● **Questions on the material**
a) In the passage on abortion politics, what do hawkish columnists shout down when policymakers propose pre-abortion counseling?
b) Rewrite the passage on abortion politics starting with "But when someone" and going on through "ideal, five-course meal?", replacing "lifeguard" with "rescuer".
c) Continue the passage on abortion politics from where it stops.

● **Passage shown**
But when someone suggests skirting the battlefield instead of charging the enemy trenches, baby-saving demagogues suddenly start hawking sexual morality, personal responsibility, and self-reliance. But if millions of people are truly dying in utero, who cares about about slightly higher taxes? What lifeguard lets someone drown to teach his mother a lesson about always bringing a life jacket? When policymakers approach the conflict obliquely by proposing pre-abortion counseling (congruent with mandatory education before an elective joint replacement), hawkish columnists shout down questions about informed consent and long-term emotional wellbeing. But if choice matters, shouldn’t all choices make it on the table? Who refuses to feed a starving woman just because she doesn’t want their own ideal, five-course meal?

● **Given entries**
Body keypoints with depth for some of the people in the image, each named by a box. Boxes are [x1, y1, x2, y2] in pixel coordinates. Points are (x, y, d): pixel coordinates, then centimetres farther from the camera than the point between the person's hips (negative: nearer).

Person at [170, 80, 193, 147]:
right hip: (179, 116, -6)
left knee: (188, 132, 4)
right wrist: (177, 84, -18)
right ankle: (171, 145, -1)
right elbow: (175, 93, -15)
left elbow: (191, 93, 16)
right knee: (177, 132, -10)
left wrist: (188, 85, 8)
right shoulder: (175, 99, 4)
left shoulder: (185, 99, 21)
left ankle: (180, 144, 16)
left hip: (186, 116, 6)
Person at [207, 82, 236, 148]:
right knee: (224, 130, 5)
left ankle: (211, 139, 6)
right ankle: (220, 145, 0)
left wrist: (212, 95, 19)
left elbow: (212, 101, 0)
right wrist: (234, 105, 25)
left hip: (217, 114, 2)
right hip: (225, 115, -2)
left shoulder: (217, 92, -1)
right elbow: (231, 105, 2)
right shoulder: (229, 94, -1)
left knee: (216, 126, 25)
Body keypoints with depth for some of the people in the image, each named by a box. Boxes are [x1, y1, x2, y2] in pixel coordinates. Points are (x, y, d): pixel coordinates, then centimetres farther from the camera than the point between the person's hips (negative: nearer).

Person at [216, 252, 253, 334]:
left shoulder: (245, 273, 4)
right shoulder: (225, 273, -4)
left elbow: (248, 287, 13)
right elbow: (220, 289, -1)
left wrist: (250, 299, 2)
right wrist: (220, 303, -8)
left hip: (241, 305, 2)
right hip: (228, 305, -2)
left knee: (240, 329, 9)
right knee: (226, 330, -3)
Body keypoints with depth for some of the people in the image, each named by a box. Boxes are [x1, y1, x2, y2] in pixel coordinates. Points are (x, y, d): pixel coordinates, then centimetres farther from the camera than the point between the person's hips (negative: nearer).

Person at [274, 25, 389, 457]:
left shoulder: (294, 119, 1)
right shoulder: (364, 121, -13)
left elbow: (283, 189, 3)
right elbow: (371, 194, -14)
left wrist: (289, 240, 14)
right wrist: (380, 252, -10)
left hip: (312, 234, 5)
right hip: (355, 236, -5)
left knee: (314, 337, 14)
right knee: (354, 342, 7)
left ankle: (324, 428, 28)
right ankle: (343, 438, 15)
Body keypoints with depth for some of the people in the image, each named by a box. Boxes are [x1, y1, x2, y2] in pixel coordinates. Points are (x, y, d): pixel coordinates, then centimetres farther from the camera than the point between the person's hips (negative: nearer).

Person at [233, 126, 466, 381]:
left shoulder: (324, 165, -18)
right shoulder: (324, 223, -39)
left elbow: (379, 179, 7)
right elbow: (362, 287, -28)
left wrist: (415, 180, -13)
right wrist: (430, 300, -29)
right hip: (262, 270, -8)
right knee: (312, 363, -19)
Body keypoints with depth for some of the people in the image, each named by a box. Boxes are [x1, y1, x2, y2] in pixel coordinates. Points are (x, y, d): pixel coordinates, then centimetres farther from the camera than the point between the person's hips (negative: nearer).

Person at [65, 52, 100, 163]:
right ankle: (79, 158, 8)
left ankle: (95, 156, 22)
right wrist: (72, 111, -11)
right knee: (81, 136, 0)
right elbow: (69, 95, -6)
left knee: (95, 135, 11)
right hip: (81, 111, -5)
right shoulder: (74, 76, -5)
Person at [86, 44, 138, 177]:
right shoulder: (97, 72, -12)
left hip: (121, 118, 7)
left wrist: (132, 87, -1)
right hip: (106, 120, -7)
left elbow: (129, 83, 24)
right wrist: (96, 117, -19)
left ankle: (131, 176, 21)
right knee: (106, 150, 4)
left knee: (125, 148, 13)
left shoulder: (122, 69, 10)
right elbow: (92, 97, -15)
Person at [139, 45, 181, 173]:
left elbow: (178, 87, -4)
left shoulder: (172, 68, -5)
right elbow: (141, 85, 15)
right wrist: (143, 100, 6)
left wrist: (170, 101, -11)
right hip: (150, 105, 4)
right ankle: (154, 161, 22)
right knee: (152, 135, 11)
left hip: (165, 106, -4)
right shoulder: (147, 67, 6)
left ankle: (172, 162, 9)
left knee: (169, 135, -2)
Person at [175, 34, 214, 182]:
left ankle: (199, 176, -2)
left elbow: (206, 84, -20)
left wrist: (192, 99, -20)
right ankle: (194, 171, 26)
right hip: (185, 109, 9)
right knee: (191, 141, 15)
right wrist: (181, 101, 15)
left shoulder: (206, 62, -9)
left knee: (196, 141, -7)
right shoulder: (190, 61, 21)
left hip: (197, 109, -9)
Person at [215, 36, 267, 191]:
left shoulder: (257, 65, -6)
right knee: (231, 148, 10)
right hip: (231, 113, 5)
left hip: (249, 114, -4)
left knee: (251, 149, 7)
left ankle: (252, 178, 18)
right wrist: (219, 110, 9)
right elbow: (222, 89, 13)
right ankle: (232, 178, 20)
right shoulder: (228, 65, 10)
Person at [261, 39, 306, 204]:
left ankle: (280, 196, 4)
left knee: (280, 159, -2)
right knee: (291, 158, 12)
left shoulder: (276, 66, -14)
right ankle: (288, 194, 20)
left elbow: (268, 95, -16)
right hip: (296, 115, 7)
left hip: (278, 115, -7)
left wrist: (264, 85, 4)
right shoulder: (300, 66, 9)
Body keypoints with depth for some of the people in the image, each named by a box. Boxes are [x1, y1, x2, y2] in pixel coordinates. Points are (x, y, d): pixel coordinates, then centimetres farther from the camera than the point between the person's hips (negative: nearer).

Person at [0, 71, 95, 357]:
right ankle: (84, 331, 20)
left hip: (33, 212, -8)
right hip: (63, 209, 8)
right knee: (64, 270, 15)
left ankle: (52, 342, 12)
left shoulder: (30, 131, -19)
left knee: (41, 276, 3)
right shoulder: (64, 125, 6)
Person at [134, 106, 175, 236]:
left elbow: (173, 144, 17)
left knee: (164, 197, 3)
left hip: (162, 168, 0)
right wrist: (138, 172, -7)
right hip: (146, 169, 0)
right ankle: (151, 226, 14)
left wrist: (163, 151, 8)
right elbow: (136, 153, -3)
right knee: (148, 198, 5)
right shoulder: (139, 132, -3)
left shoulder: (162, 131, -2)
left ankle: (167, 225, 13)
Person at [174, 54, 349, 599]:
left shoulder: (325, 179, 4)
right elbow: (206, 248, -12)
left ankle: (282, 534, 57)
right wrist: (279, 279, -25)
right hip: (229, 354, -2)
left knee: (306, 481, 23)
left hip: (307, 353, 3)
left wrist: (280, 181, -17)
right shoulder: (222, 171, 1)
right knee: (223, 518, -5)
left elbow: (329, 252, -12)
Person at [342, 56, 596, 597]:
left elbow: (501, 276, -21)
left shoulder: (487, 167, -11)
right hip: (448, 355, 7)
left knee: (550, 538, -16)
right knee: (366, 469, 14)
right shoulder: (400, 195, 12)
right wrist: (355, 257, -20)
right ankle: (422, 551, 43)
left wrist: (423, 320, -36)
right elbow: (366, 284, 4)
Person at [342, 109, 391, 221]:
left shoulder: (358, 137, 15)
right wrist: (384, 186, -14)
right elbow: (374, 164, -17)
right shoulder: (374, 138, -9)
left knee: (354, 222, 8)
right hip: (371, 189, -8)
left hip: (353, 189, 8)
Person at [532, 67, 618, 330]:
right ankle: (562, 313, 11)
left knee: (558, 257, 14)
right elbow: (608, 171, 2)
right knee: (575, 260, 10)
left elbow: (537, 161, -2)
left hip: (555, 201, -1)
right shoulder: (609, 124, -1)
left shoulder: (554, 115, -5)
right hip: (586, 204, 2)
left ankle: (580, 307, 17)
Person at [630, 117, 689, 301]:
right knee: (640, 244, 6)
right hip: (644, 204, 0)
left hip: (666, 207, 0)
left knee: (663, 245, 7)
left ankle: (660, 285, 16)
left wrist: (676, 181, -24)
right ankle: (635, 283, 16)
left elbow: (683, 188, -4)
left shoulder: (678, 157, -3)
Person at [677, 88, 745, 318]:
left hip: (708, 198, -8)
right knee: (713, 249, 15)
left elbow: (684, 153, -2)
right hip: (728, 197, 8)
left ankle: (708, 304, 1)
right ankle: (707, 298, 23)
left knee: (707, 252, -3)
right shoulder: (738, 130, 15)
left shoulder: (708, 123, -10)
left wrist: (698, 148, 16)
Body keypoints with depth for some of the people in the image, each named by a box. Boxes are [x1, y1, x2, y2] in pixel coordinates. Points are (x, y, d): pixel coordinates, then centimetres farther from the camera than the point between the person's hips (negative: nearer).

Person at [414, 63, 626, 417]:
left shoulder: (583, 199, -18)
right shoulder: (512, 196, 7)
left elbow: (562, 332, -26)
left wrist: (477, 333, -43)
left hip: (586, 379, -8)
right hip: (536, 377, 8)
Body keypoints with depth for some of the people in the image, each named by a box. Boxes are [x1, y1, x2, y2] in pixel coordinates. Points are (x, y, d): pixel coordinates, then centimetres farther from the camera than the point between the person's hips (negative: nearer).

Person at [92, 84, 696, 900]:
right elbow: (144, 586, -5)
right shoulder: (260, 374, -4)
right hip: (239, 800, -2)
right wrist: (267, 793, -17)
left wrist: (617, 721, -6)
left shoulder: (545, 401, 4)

● **Response list**
a) Questions about informed consent and long-term emotional wellbeing.

b)
But when someone suggests skirting the battlefield instead of charging the enemy trenches, baby-saving demagogues suddenly start hawking sexual morality, personal responsibility, and self-reliance. But if millions of people are truly dying in utero, who cares about about slightly higher taxes? What rescuer lets someone drown to teach his mother a lesson about always bringing a life jacket? When policymakers approach the conflict obliquely by proposing pre-abortion counseling (congruent with mandatory education before an elective joint replacement), hawkish columnists shout down questions about informed consent and long-term emotional wellbeing. But if choice matters, shouldn’t all choices make it on the table? Who refuses to feed a starving woman just because she doesn’t want their own ideal, five-course meal?

c)
“The national conversation” sounds like a shouting match, and I feel like an eight-year-old kid who just wants someone to stop fighting and start parenting. Can we talk about whether reproductive freedom should extend to men, so if a woman lies about her birth control, or if an accident happens, or if the man just wants a childless future, he can waive his parental rights and get off the hook for paying child support? Or does that idea receive the conveniently amorphous stain of “alt-right,” no matter that it might also reduce the of rate coerced abortions? Can we insist on equal male-female representation in courtrooms and congressional committees that decide matters of abortion, or do headlines that cry “reverse discrimination” outweigh the peer-reviewed finding that gender does have a significant and independent effect on how Members of Congress vote on issues of abortion and women’s health? Compromise isn’t weakness. Nuance doesn’t undermine integrity.
My ballot comes with boxes. I pick one, color within the lines, drop it in the mail, and return to a complicated world. The problem comes when I don’t return. When I make that box my home, when I squeeze in there for the long haul and contort myself into a slogan. Red or blue, us or them, pro- or pro-. I’m not a professional. I don’t profit off clicks, outrage, or party loyalty. I have friends and family, and some use contraception and some don’t. Some are sex-positive but abortion-negative, and others some would terminate their own pregnancy but dissuade others from doing the same. Only a very few hate women or God, no matter what Rush Limbaugh and The Nation insist.
“This is the story of America,” wrote Jack Kerouac. “Everybody’s doing what they think they’re supposed to do.” In my spot on the sidelines, I think I’m supposed to listen when I want to shout, dignify those I want to deride, and keep questioning when I want to escape into an answer. I think if my position fits in a box, I’m supposed to change it. I think I’m supposed to be an amateur.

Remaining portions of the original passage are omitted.